Phase II: Early Mobilization (Weeks 4 to 6)

• At 4 weeks postoperatively, the cast is removed. The patient is transitioned to a functional air splint, lace-up ankle brace, or controlled ankle motion (CAM) boot.
• Weight-bearing is progressively advanced to full weight-bearing as tolerated.
• Gentle, active range-of-motion (ROM) exercises are initiated, focusing strictly on sagittal plane motion (plantar flexion and dorsiflexion).
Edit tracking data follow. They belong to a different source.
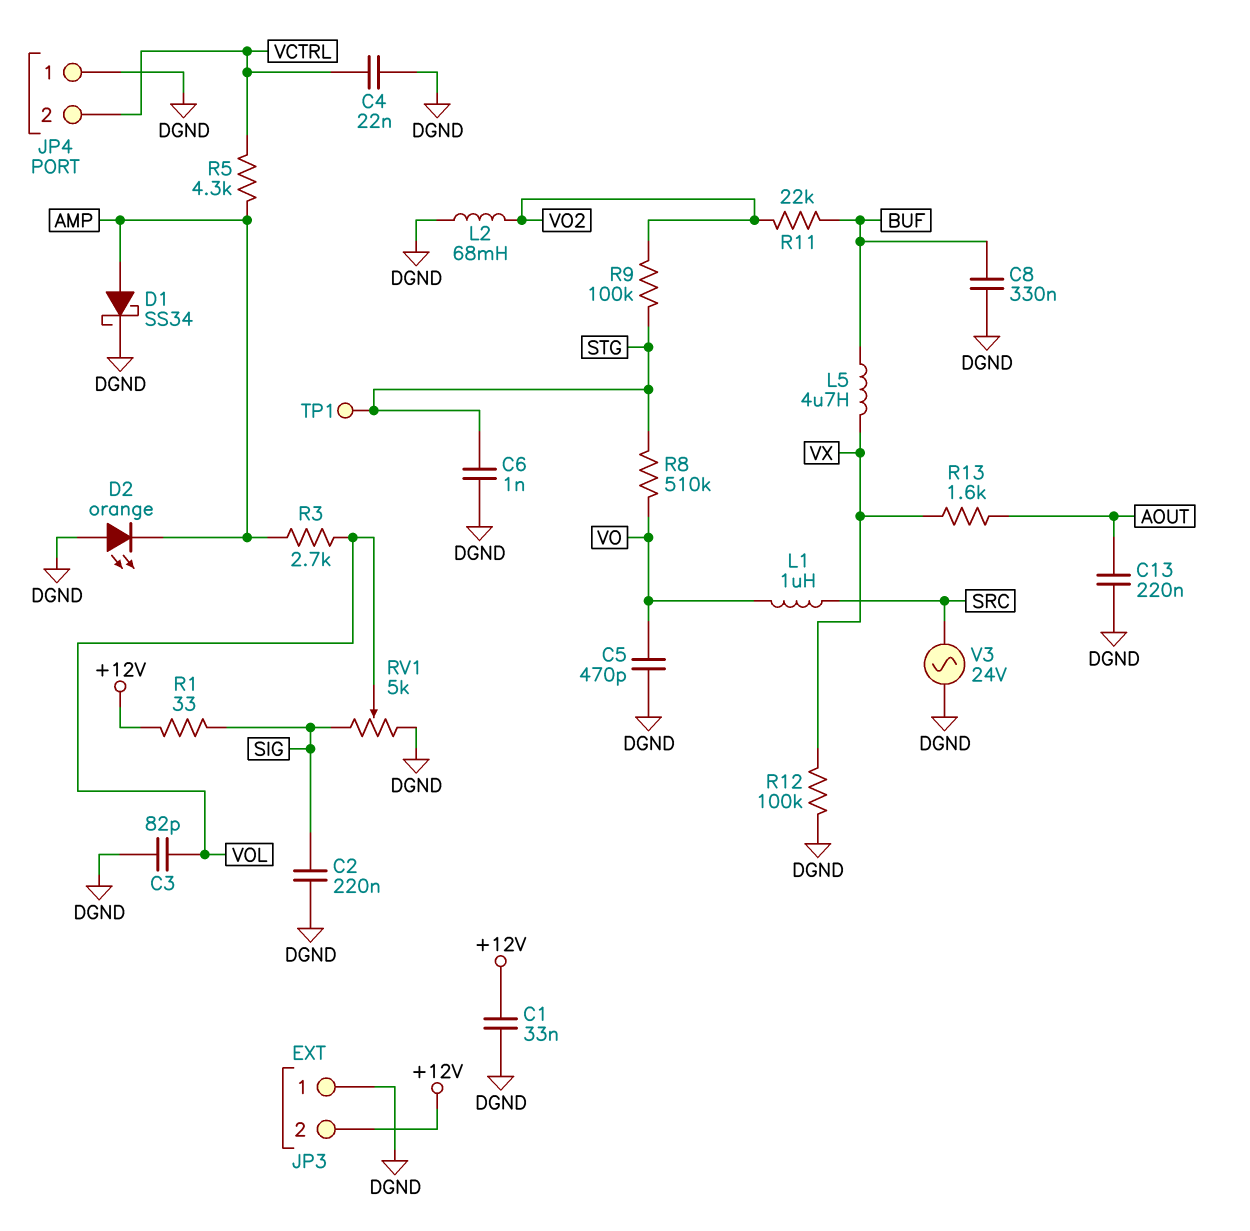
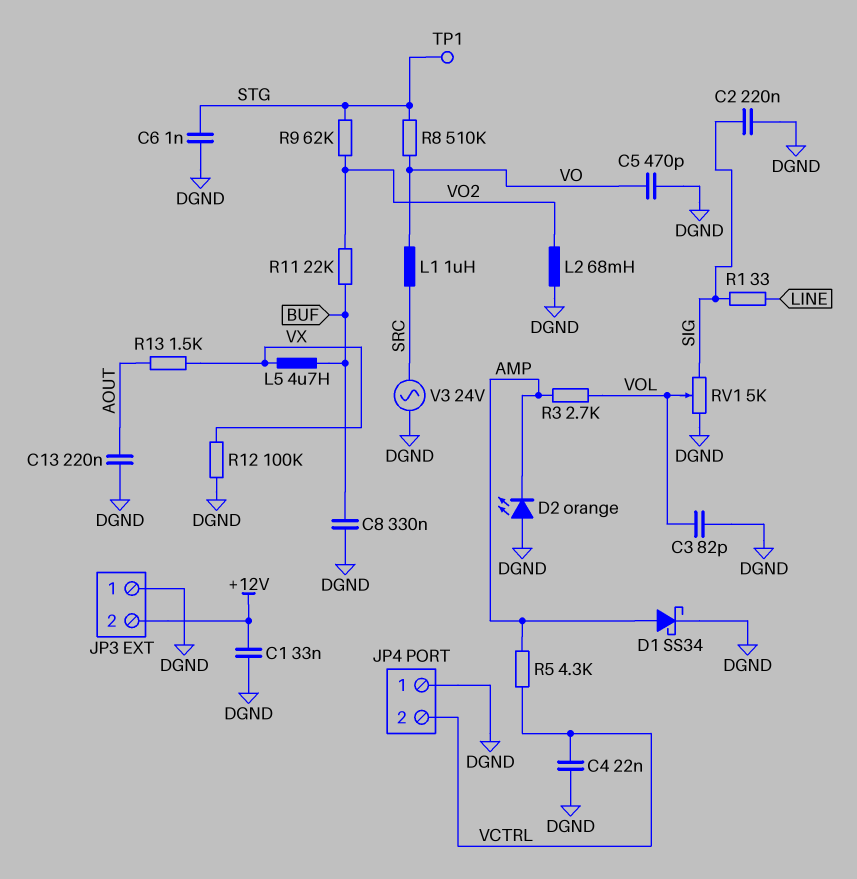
R1: 33 (+12V, SIG) -> 33 (LINE, SIG)
R9: 100k (STG, VO2) -> 62k (STG, VO2)
R13: 1.6k (AOUT, VX) -> 1.5k (AOUT, VX)

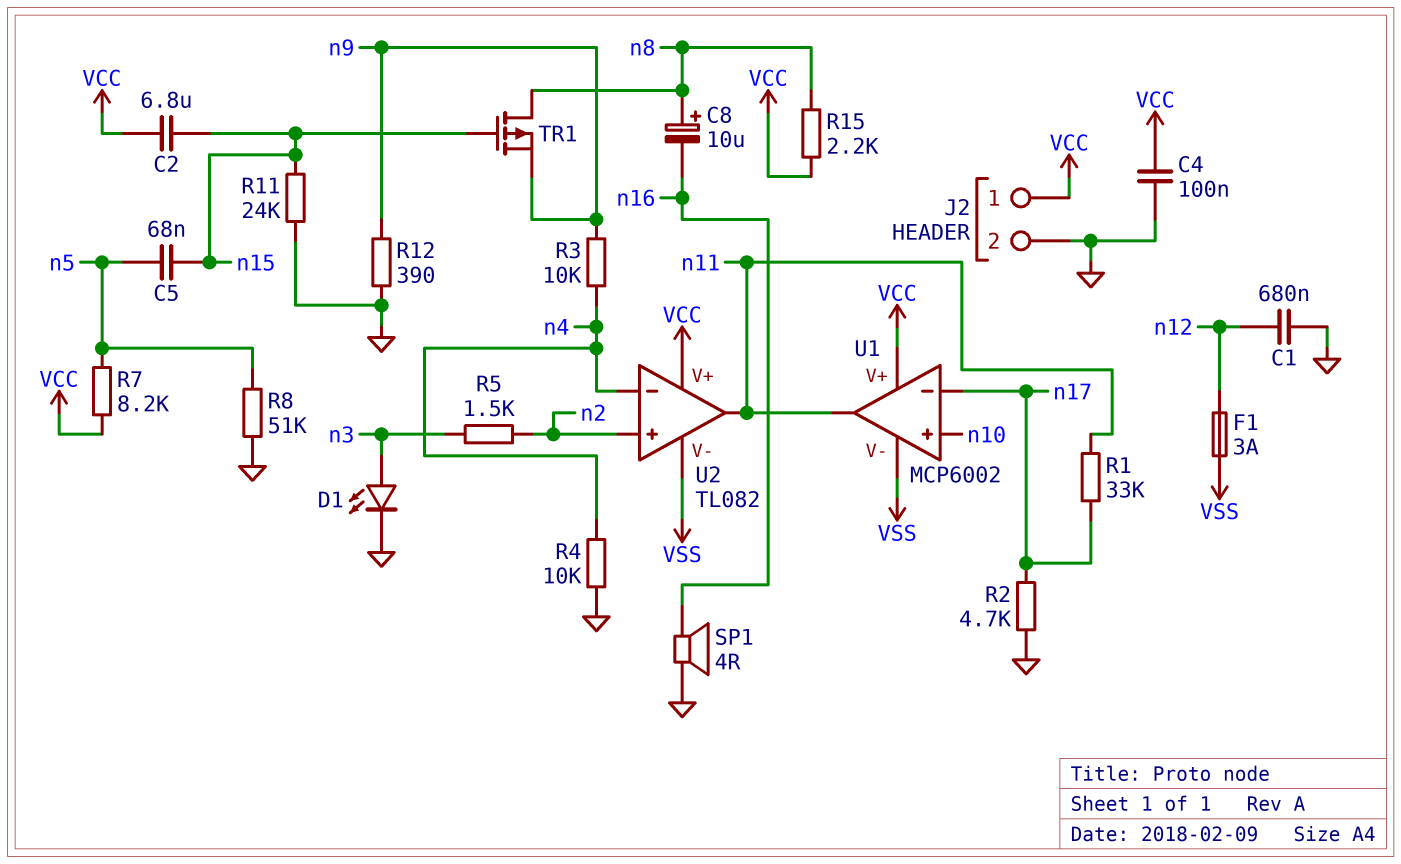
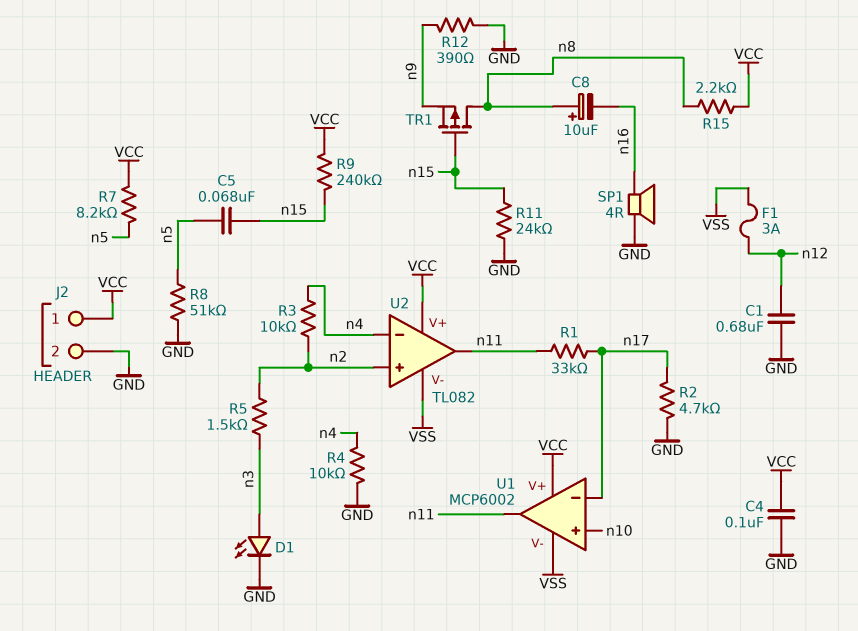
C2: 6.8uF (VCC, n15) -> none
R3: 10k (n4, n9) -> 10k (n2, n4)
R9: none -> 240k (VCC, n15)

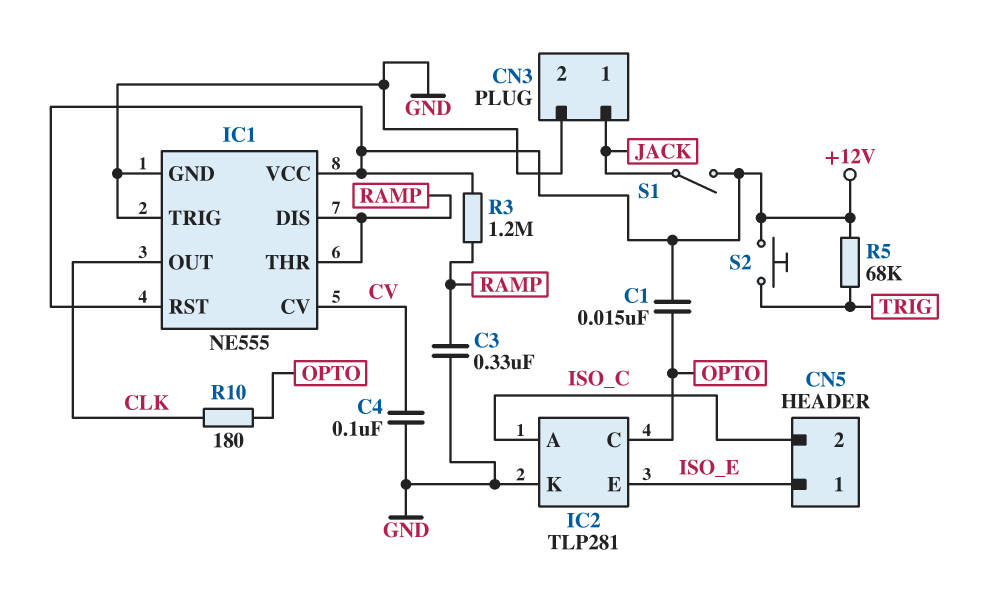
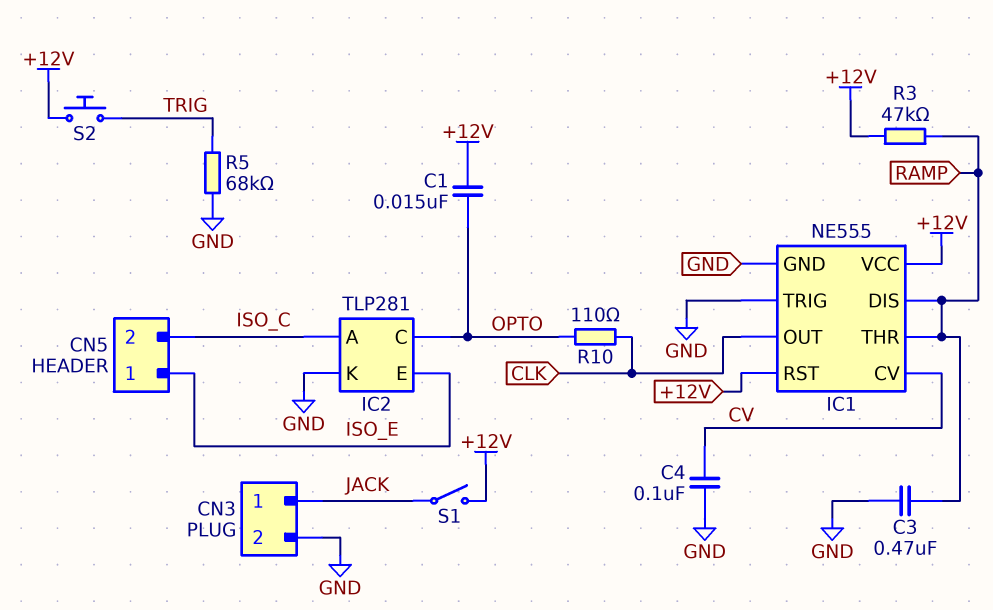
C3: 330nF (GND, RAMP) -> 470nF (GND, RAMP)
R3: 1.2M (+12V, RAMP) -> 47k (+12V, RAMP)
R5: 68k (+12V, TRIG) -> 68k (GND, TRIG)
R10: 180 (CLK, OPTO) -> 110 (CLK, OPTO)

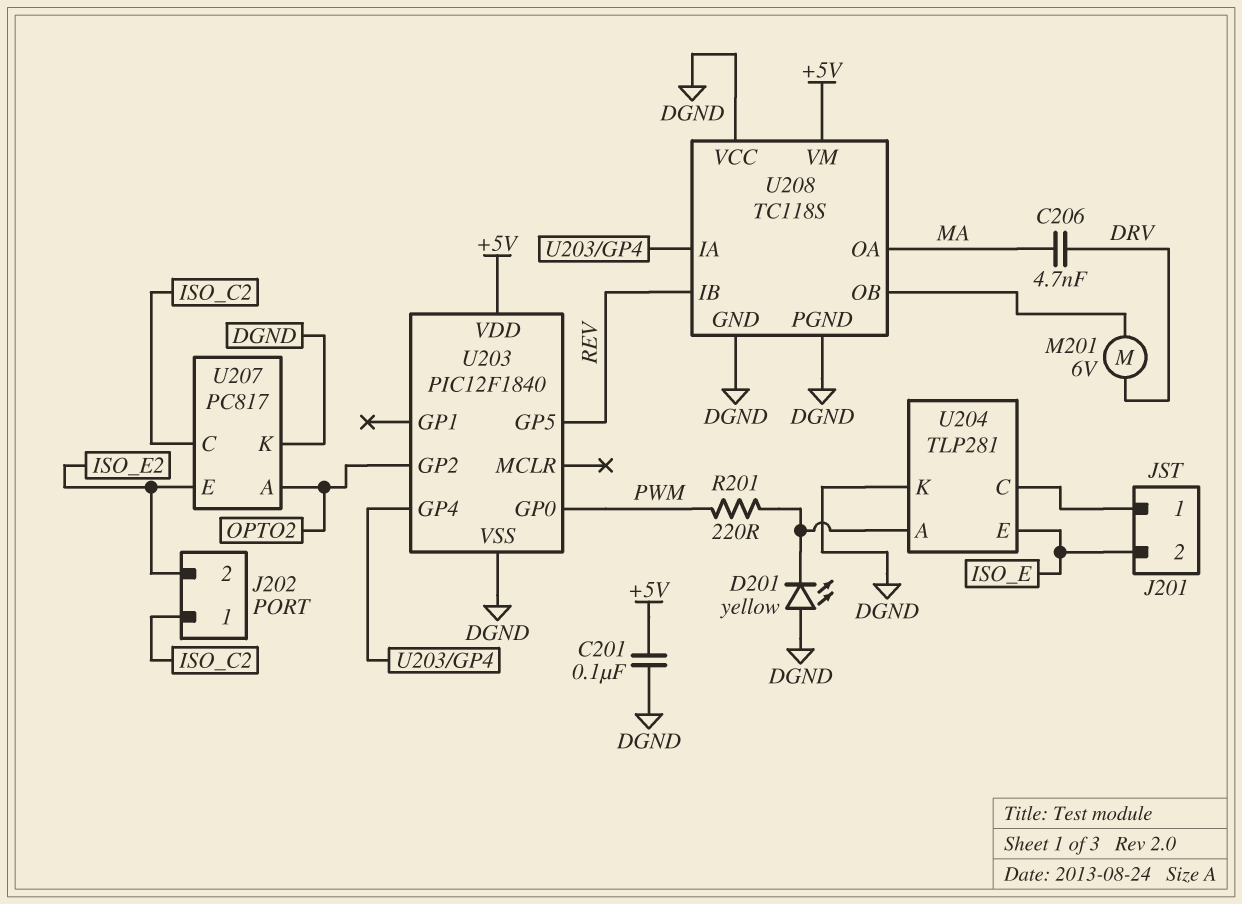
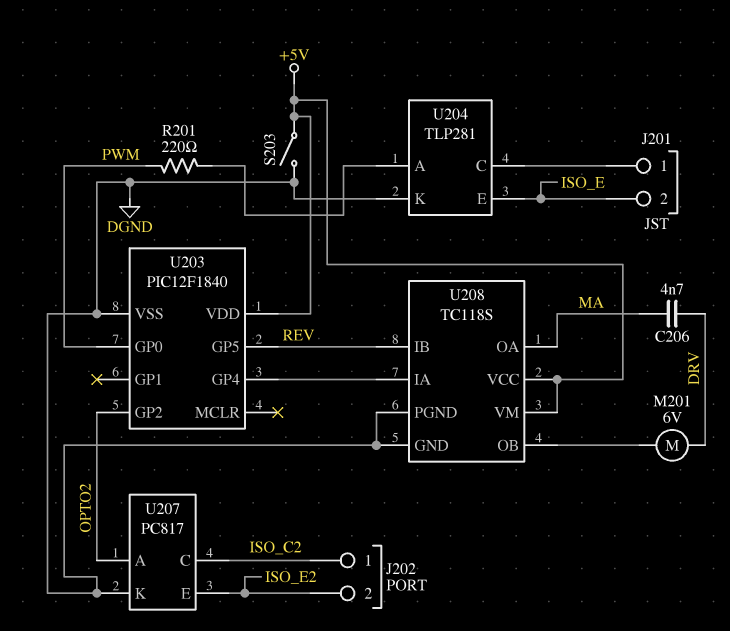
C201: 100nF (+5V, DGND) -> none
D201: LED yellow (A DGND, K U204/A) -> none
S203: none -> switch (+5V, DGND)
U208 pin VCC: DGND -> +5V

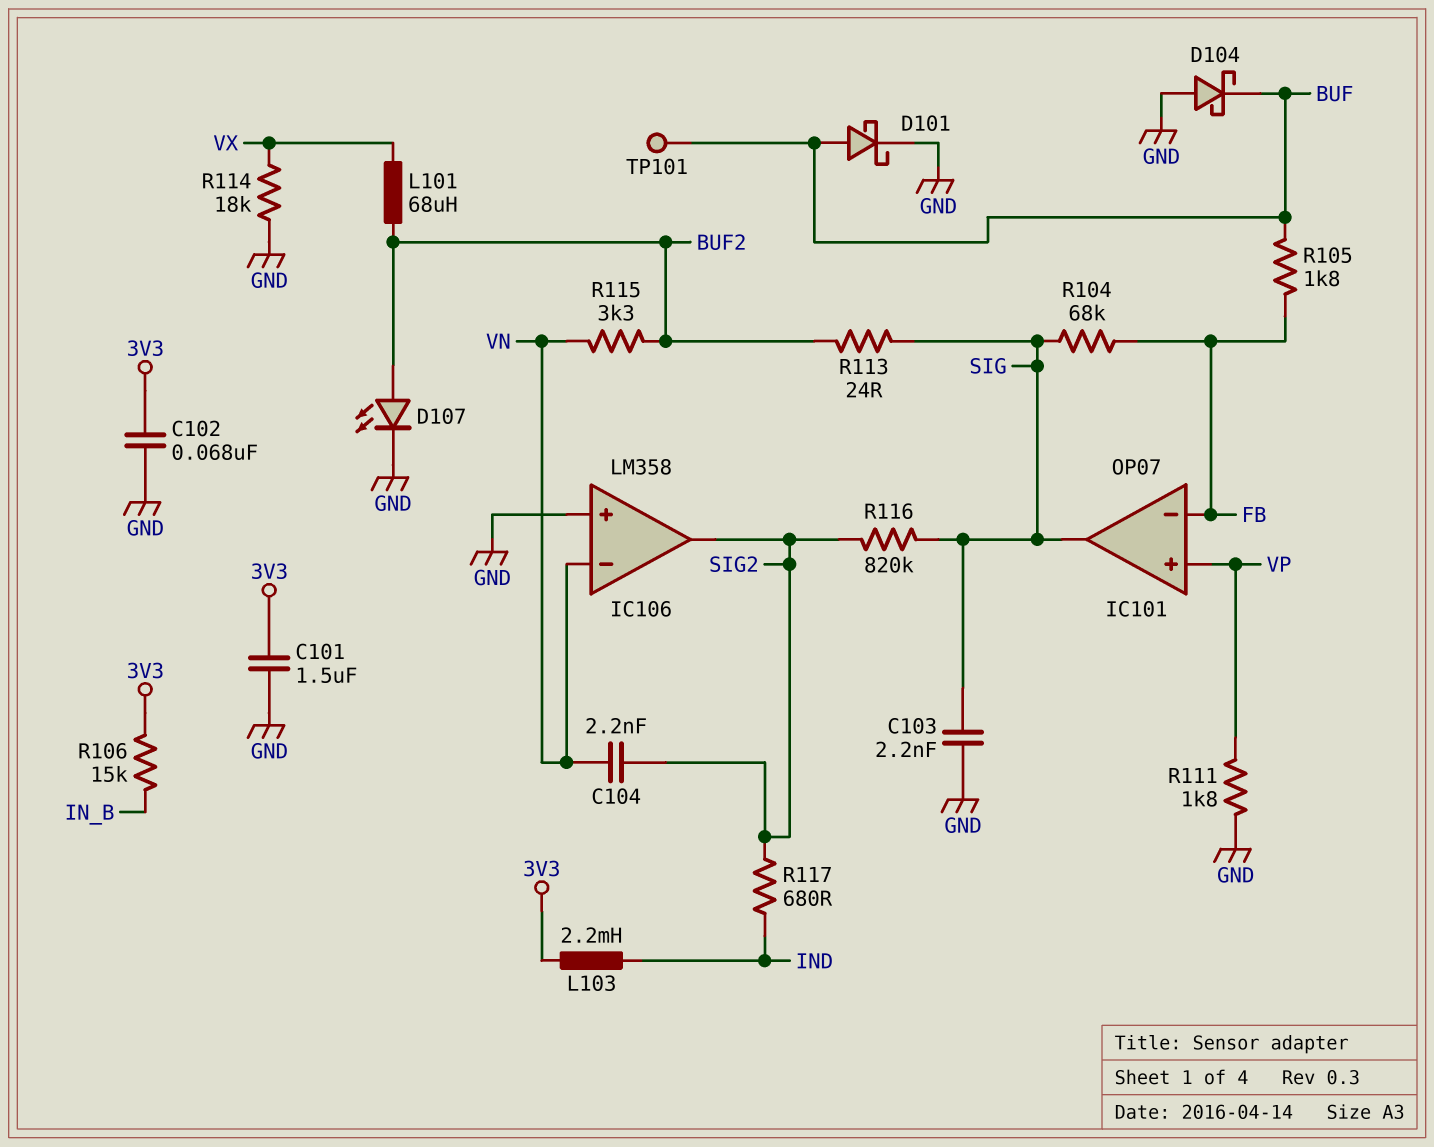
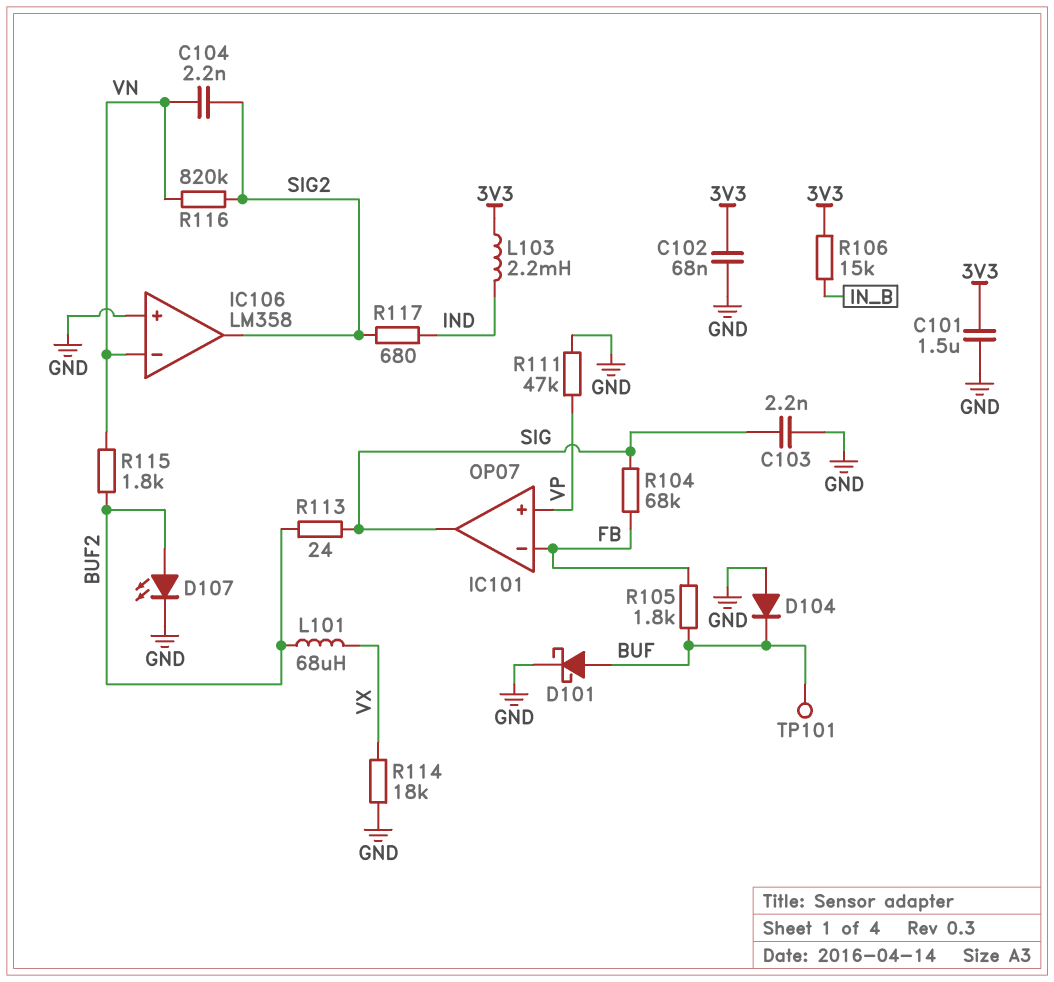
D104: schottky (A GND, K BUF) -> diode (A GND, K BUF)
R111: 1.8k (GND, VP) -> 47k (GND, VP)
R115: 3.3k (BUF2, VN) -> 1.8k (BUF2, VN)
R116: 820k (SIG, SIG2) -> 820k (SIG2, VN)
Inversion is strictly prohibited to protect the healing ligaments.

Phase III: Strengthening and Proprioception (Weeks 6 to 8)

• Formal physical therapy begins.
• Initiate isometric peroneal strengthening exercises, gradually progressing to isotonic resistance bands.
• Proprioceptive training is introduced (e.g., single-leg stance, BAPS board, wobble board) to retrain the neuromuscular pathways disrupted by chronic instability and surgery.

Phase IV: Return to Activity (Weeks 8 to 12+)

• At 8 to 12 weeks, if the patient demonstrates normal peroneal strength, full pain-free sagittal ROM, and excellent proprioceptive control, they are encouraged to begin sport-specific drills (e.g., figure-of-eight running, cutting maneuvers).
• Return to competitive sports or high-impact activities (e.g., dancing, basketball, soccer) is typically permitted between 3 to 4 months postoperatively.
• Patients are advised to wear a prophylactic lace-up ankle brace or undergo athletic taping during high-risk activities for the first 6 to 12 months post-surgery.

Complications and Pitfalls

While the Modified Broström-Gould procedure boasts a success rate exceeding 90%, complications can occur:

1. Nerve Injury: The most common complication is neurapraxia or neuroma of the superficial peroneal nerve or sural nerve. Meticulous superficial dissection is the primary preventative measure.
2. Recurrent Instability: Can occur due to failure to address underlying mechanical malalignment (e.g., cavovarus foot), generalized hyperlaxity, or premature return to sports.
3. Ankle Stiffness: Over-tightening the repair or prolonged immobilization can lead to a loss of inversion and plantar flexion. Ensuring the foot is in neutral (not excessive eversion) during the repair and initiating sagittal ROM at 4 weeks mitigates this risk.

4. Wound Dehiscence: The lateral ankle has a tenuous blood supply. Excessive retraction or early dependent positioning can lead to skin edge necrosis. Strict elevation in the first postoperative week is mandatory.